I luoghi dell’altrove di Gerardo Fortino. In mostra al MaM di Cosenza

Il fotoreporter Gerardo Fortino, cosentino d’origine, ha deciso di esporre il frutto dei suoi viaggi, nelle Baraccopoli di Dandora e Korogocho in Kenya e in quelle del Popolo dei Binari di Calcutta in India, all’interno dello spazio espositivo del MaM (Museo delle Arti e dei Mestieri) sito nel Centro Storico di Cosenza.

Chi è Gerardo Fortino? Presentati ad Art Fabrique
Nato a Cosenza. Sono un fotoreporter e cittadino del mondo, autore di Nairobi l’Inferno dei VIVI, disponibile in tutte le librerie Feltrinelli, pubblicato nel 2015: mi ha permesso di ottenere riconoscimenti come il GALARTE, Patrocinato dal Senato della Repubblica Italiana, e di essere selezionato per la DODICESIMA BIENNALE d’Arte Internazionale a Roma, che si terrà a gennaio 2018 nelle sale del Bramante. Quando non sono in giro a fare fotografia, ovvero piuttosto di rado, mi dedico alle mie altre passioni: vedere Thriller e Serie TV. Sto imparando il linguaggio dei segni e mi alleno qualche volta per non essere un pessimo giocatore di biliardo. Adesso sono in tour per la mostra itinerante, Al di là del VIAGGIO, che aprirà le sue porte in anteprima a Cosenza, presso il Museo delle Arti e dei Mestieri della Provincia di Cosenza. Terminata questa avventura fotografica mi rimetterò in cammino, questa volta verso il Giappone, il Pakistan e probabilmente ritornerò in India.

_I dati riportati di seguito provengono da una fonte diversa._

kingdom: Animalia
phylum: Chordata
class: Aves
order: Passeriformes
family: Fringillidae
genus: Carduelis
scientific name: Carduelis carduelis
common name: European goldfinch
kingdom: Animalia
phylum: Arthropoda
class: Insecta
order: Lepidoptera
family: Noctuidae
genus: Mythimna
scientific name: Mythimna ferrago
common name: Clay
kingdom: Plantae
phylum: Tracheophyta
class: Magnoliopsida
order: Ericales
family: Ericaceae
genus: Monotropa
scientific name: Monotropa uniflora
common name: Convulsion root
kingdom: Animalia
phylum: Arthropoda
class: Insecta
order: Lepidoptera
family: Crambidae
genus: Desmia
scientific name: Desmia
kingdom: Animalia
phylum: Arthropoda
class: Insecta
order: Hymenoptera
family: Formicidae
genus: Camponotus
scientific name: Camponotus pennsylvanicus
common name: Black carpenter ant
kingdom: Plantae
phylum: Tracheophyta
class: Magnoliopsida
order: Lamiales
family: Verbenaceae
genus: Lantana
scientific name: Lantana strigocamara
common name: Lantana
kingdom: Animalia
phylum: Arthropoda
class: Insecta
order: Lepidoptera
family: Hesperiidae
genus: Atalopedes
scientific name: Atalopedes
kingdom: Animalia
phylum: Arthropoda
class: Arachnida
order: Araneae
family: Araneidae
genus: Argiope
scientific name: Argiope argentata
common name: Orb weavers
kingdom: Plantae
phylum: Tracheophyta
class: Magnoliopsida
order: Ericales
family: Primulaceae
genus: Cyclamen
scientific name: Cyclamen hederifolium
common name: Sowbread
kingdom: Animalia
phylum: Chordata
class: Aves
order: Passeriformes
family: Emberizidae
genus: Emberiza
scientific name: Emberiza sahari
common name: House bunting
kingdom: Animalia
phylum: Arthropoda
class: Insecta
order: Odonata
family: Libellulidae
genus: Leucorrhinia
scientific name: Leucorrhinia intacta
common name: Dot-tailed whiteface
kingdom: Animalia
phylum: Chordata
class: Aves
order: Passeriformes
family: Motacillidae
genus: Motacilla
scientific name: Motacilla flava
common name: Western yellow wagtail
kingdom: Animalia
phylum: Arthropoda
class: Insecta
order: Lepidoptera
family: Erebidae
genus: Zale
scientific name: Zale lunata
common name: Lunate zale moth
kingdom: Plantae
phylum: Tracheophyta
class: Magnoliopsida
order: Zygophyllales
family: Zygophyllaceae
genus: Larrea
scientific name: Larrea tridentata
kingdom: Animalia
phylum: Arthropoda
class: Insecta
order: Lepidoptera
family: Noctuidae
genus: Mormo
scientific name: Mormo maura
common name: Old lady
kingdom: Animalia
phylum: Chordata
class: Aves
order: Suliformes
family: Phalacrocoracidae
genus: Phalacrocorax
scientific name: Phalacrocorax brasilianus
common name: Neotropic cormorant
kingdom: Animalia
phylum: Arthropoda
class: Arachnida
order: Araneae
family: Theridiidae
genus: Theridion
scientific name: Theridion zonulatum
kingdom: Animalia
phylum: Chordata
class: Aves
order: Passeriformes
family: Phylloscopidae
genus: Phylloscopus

Come nasce “Al di là del viaggio”?
Al di là del VIAGGIO è la mostra fotografica frutto dei miei ultimi viaggi in Kenya e in India, dove ho vissuto un po’ di tempo. Questa esposizione nasce, credo, come tutte le altre esposizioni al mondo,  con il desiderio sia di raccontare, sia di mostrare il proprio cammino. Nel mio caso, attraverso la fotografia di reportage. Sarà una mostra itinerante con mete: Cosenza presso il MaM, il Museo delle Arti e dei Mestieri, che aprirà le porte al pubblico sabato 28 ottobre dalle ore 19:00; a seguire a Milano e infine a Roma in onore della DODICESIMA BIENNALE D’Arte Internazionale, nelle Sale del Bramante. Esporre a Cosenza è stata per me una scommessa, poiché ero distante da casa da molto tempo,  abitando oramai a Milano. Tutto ciò è stato possibile grazie a un fortuito caso con la Curatrice Marilena Morabito, in collaborazione all’Associazione ACAV e alla maestria di Franco Paternostro, in qualità di allestitore.

Viaggiare è come fotografare. Cosa ti ha spinto a fotografare questo tipo di realtà?
Tempo fa lessi uno studio sviluppatosi negli Stati Uniti, sul fatto se esistesse o meno una predisposizione genetica al viaggio o, per meglio dire, all’istinto del viaggiatore. Personalmente ho sempre definito il “viaggio” come uno stato mentale, in altre parole, viaggiatori si nasce. Tutto ciò scaturisce dalla curiosità, da quell’irrefrenabile impulso di fare le valigie e partire, e su questa frase vorrei citare Charles Baudelaire: “Ma i veri viaggiatori partono per partire e basta: cuori lievi, simili a palloncini che solo il caso muove eternamente, dicono sempre “Andiamo”, e non sanno perché. I loro desideri hanno le forme delle nuvole”. Sin da piccolo sognavo mete lontane e luoghi inesplorati come i documentaristi del National Geographic, restavo intrappolato davanti la TV per ore ad osservare quelle persone che erano disposte a tutto pur di scattare la foto, quella foto che avrebbe poi racchiuso un intero viaggio. Mi avete chiesto se viaggiare è come fotografare. Dico sì. D’altronde, guardare una fotografia è come viaggiare in compagnia dell’autore. A volte il viaggio può essere introspettivo, altre volte fugace, altre volte invece, come nel mio caso, consiste nel prendere lo zaino e partire.